"I wanted to pray but I did not know how. I was at a loss. My heart was empty inside."
On Tuesday (Nov. 19), the court heard this quote along with numerous painful details from 27-year-old Azlin Arujunah's life prior to the alleged murder of her son.
In the months leading up to the five-year-old boy's death, the young then-24-year-old experienced the loss of her mother and grandmother in quick succession.
These tragic events, along with the abuse she received at the hands of her husband, caused Azlin to suffer from an adjustment disorder and a depressed mood.
Azlin and her husband Ridzuan Mega Abdul Rahman, both now 27, are currently on trial for murder with common intention when they allegedly scalded their five-year-old son, who is unnamed due to a gag order, to death.
They are alleged to have abused him repeatedly with various methods such as scalding him with near-boiling water, hitting him with a broom, and confining him to a cat's cage.
The boy eventually died on Oct. 23, 2016.
Azlin's upbringing and her struggles in the lead up to her son's death formed the basis for a debate in court between her lawyer, Thangavelu, and the prosecution's witness Kenneth Koh, a psychiatrist who had assessed her.
While Koh had agreed with an earlier psychiatric report that diagnosed Azlin with an adjustment disorder and a depressed mood at the time of her offences, he maintained that any resulting diminution of her mental responsibility was not of a substantial degree.
Father is a drug addict, she was splashed with hot water as a child
In the process of the discourse, various details of Azlin's life prior to her alleged offence were revealed in court.
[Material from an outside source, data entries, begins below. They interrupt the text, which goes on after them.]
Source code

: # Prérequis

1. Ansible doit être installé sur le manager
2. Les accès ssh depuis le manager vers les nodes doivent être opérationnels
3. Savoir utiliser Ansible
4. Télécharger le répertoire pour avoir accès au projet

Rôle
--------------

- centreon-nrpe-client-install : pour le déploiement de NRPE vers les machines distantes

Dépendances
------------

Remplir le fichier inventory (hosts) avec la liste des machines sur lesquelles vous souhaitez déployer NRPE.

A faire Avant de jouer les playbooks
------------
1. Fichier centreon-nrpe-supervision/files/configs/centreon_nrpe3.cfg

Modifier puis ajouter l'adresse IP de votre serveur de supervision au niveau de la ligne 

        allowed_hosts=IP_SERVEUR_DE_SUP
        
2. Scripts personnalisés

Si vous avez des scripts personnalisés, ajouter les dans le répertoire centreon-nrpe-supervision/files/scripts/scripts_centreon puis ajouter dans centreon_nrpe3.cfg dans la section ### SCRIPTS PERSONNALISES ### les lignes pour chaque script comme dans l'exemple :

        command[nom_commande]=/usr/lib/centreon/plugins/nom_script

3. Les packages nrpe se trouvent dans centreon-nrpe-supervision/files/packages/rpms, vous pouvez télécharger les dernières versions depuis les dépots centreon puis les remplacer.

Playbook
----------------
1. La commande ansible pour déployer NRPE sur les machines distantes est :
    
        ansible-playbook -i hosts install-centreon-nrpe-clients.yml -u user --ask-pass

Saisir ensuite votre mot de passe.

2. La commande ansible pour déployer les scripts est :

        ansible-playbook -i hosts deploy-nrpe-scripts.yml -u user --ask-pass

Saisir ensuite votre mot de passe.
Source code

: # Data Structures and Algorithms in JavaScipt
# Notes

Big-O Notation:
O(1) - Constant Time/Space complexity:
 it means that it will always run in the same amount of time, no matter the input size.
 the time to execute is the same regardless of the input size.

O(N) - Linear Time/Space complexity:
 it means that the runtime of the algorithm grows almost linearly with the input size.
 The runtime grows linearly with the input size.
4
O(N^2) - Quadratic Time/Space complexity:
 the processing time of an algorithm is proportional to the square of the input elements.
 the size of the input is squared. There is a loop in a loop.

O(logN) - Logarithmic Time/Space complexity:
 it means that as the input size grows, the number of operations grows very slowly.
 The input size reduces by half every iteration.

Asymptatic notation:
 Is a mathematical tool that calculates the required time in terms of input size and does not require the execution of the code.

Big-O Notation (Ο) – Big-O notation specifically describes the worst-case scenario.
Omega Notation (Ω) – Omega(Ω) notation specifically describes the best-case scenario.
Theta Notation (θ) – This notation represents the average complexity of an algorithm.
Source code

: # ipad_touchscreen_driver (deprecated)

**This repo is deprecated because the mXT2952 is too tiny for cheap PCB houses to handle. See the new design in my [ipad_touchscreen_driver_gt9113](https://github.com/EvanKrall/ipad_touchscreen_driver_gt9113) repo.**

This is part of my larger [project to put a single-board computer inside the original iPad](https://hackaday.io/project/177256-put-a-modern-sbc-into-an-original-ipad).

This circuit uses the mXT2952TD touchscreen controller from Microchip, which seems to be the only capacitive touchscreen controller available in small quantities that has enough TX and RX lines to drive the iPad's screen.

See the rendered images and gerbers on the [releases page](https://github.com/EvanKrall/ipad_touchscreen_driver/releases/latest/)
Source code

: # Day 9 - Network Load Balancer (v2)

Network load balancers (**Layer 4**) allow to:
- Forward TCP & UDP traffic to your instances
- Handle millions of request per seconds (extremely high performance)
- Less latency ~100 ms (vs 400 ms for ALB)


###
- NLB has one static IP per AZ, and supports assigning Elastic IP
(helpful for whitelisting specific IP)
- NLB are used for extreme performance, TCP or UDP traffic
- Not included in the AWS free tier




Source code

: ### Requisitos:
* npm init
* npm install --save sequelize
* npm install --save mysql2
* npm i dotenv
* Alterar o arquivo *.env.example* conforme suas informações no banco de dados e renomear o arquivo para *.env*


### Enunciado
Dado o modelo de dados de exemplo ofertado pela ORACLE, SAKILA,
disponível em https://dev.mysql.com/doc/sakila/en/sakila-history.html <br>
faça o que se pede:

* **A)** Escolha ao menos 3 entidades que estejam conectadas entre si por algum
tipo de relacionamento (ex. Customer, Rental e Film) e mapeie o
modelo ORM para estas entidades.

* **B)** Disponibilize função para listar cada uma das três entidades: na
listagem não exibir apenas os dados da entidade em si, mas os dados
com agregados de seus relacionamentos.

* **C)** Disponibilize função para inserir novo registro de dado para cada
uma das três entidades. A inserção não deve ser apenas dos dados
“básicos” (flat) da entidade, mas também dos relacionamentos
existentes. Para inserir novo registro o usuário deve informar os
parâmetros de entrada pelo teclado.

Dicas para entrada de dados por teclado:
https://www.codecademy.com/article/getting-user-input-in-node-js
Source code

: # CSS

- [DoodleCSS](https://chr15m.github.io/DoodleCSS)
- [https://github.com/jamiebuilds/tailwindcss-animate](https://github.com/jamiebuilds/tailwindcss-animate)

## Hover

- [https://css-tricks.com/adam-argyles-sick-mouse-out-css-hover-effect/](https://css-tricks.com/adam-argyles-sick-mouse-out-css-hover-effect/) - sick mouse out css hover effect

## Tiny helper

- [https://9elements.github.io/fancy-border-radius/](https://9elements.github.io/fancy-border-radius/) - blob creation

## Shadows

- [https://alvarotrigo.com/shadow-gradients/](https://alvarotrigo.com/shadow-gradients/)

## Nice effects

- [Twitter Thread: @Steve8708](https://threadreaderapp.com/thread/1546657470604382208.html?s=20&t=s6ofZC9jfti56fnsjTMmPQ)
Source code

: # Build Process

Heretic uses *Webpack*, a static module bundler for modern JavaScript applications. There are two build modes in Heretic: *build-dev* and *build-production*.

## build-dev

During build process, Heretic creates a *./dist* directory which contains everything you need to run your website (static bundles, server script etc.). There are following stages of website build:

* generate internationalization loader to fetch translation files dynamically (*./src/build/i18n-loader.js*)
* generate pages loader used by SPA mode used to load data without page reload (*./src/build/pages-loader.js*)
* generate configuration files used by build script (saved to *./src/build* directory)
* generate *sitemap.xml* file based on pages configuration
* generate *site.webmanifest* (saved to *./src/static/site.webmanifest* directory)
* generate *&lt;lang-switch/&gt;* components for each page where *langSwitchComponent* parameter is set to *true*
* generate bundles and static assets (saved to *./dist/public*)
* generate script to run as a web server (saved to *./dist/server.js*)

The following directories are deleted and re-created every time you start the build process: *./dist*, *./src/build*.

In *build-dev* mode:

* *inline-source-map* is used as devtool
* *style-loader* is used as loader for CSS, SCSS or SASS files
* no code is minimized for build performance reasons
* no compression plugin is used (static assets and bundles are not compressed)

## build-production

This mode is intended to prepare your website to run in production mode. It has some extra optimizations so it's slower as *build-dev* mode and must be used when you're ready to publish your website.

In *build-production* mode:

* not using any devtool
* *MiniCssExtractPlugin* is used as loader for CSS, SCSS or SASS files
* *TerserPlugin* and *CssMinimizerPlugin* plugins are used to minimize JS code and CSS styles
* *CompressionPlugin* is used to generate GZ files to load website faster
According to statements she had given, Azlin had experienced abuse at the hands of her parents, with her father being a drug addict who was eventually sent to prison. Koh also said she had told him that her mother did not show her love.
She had also herself been splashed with hot water as a child.
She eventually went to live with her grandparents and grew very close to her grandmother, who was her primary caregiver.
In more recent years, after becoming a mother, Koh said Azlin worked as a cleaner for about six months, and then stopped work in 2014, after which the family received S$700 per month in social services support.
However, in March 2016, Azlin's grandmother passed away.
The court heard that in the next month, Azlin's husband Ridzuan left the house for about two to three weeks, during which the young mother reported that she had no money and no food, struggling to feed her kids. Koh quoted her saying:
"... everything went downhill... At that time (when Ridzuan left the house) there was no one to help me. I wanted to call my father but did not know what to say. I was at home with four kids and did not know what to do. I had to borrow money from people..."
"Everyone who loved me had left me"
In a statement she gave to police, Azlin said that with her husband gone, and multiple children to take care of, she found herself sitting in front of the phone waiting for her grandmother to call and dispense advice despite the fact that she had passed away a month earlier.
"I felt that everyone who loved me had left me," she said.
Sitting in the dock, Azlin cried while these details were relayed in court.
Thangavelu said Ridzuan eventually returned home in May 2016, but by this time, was unemployed and had also been involved with another woman.
This was followed shortly by the death of Azlin's mother, whom she had only recently started to reconnect with.
Physically abused by husband
Throughout this time, Azlin was allegedly physically abused by her husband.
According to a statement from an aunt, Ridzuan and Azlin fought over financial issues and sometimes borrowed money from her to buy milk powder for their children. But she, too, said Azlin suffered "continuous abuse" at the hands of her husband.
The court heard Ridzuan would beat her with a hose, kick her, slap her, and once cut her on the elbow with a knife.
Thangavelu said that according to Azlin, Ridzuan also kicked her on multiple occasions in the stomach while she was pregnant with all but the last of their children. On one of these occasions, he was arrested, and then bailed out by his sister, but returned "embittered".
Abusing drugs
In order to cope with these "stressors", it also emerged that Azlin allegedly abused drugs.
While being examined by Deputy Public Prosecutor Tan Wen Hsien, Koh told the court that Azlin might have been experiencing drug withdrawal symptoms on Oct. 22, 2016, the date of the final incident of abuse that saw her son taken to hospital.
"She told me she had been taking ice for several days in increased amounts prior to October 22," he said.
However, she was allegedly becoming more agitated during this period because her supply was running low and she did not have an avenue to get more drugs.
Koh also said that Azlin had denied subjecting her other children to the same abuse that her late son suffered.
According to Koh, this showed that she had maintained control over her impulses.
"All her anger and violence appeared to be honed in on the deceased and she was able to restrain herself from attacking the other children, which therefore shows that she had quite a large amount of restraint."